Жизнь Художественного театра составляет основное, если не всепоглощающее содержание писем обоих его основателей, начиная со дня их знаменательной встречи в «Славянском базаре» и кончая последними днями жизни каждого из них. В своей совокупности эти два эпистолярных потока открывают для нас самый достоверный и потому самый драгоценный первоисточник истории МХАТ. Но, сливаясь в едином русле летописи «трудов и дней» театра, письма каждого из них сохраняют самобытность творческой личности автора, его предшествующей биографии, его преимущественных интересов и стремлений, его особого вклада в общее дело театра.

{32} В письмах Немировича-Данченко с наибольшей полнотой разворачивается идейно-творческая программа Художественного театра на всех этапах и по всем главнейшим линиям ее исторического развития. В них сосредоточена история создания репертуара Художественного театра, в «идейном направлении» которого Немировичу-Данченко всегда принадлежала ведущая роль. Широким потоком вливается в его письма то, что он любил называть «чеховским началом», «горьковским началом», «толстовским началом» в искусстве МХАТ. Станиславский считал Немировича-Данченко тончайшим, проникновенным психологом и непревзойденным интерпретатором литературного стиля. Мы видим, как проблемы стиля и психологии, составляющие содержание многих писем Немировича-Данченко, перерастают в проблемы мировоззрения, когда он раздвигает привычные границы сцены для новой драматургии Чехова и Горького, для эпоса Достоевского и Толстого.

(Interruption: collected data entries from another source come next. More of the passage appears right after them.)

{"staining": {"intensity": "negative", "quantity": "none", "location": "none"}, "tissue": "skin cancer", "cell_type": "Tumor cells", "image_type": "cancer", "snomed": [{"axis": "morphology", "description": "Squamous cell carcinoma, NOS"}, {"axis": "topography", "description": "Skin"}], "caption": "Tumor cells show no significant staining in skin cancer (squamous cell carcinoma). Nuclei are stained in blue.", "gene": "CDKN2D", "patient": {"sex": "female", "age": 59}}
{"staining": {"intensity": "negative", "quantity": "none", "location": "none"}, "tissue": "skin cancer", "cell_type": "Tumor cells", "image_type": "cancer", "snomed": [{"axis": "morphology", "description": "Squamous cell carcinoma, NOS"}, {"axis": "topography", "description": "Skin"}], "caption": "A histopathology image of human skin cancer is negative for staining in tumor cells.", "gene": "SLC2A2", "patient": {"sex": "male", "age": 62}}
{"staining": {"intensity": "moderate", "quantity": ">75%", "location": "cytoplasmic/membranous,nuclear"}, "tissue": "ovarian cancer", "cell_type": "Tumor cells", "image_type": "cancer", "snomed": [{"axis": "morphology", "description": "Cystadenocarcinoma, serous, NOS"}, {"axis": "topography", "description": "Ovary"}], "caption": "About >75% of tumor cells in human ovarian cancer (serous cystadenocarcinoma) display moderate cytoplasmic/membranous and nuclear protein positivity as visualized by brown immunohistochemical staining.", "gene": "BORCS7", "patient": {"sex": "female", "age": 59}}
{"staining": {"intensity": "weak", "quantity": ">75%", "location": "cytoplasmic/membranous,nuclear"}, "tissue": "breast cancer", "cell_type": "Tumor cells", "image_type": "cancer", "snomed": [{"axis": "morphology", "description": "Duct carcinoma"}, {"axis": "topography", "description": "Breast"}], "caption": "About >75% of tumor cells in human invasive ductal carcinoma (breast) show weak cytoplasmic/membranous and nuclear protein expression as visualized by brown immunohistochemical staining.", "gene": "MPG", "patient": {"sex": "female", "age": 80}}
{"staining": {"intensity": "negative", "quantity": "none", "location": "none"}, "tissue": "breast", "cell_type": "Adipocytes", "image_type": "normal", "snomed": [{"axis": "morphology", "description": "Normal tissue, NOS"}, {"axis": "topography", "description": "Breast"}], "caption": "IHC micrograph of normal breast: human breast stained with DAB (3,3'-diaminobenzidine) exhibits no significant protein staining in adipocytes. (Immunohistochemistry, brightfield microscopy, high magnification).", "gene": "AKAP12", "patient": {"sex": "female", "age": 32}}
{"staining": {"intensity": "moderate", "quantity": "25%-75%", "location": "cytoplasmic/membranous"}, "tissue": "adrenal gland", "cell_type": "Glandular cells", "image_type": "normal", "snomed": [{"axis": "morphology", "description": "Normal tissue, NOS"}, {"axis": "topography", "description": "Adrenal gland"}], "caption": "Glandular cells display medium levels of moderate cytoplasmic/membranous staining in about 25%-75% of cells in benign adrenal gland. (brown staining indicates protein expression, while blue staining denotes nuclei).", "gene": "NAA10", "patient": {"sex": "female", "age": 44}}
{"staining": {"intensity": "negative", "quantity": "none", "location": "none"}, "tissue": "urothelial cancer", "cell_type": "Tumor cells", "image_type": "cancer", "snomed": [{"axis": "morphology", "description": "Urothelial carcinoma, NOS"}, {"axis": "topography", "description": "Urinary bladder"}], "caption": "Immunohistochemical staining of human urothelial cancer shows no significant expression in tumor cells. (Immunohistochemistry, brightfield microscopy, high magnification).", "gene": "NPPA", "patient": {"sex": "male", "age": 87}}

Перед нами проходит ряд этапных спектаклей Художественного театра, поставленных Немировичем-Данченко совместно с К. С. Станиславским и единолично, начиная с «Чайки» и «На дне» и кончая «Тремя сестрами» (1940) и «Кремлевскими курантами» (1942). Правда, ни один из этих спектаклей не обретает на страницах письма полноты сценической зримости, ни один из них не отражен в подробных описаниях, не реконструирован литературно. Зато письма красноречиво говорят о процессе их создания и о борьбе режиссера за их дальнейшую полноценную сценическую жизнь. Письма, связанные с процессом постановки того или иного спектакля, погружающие нас в живую атмосферу текущих репетиций, дают, как уже сказано выше, чрезвычайно многое для понимания того огромного вклада в методологию МХАТ, который исходит из режиссерского творчества Немировича-Данченко.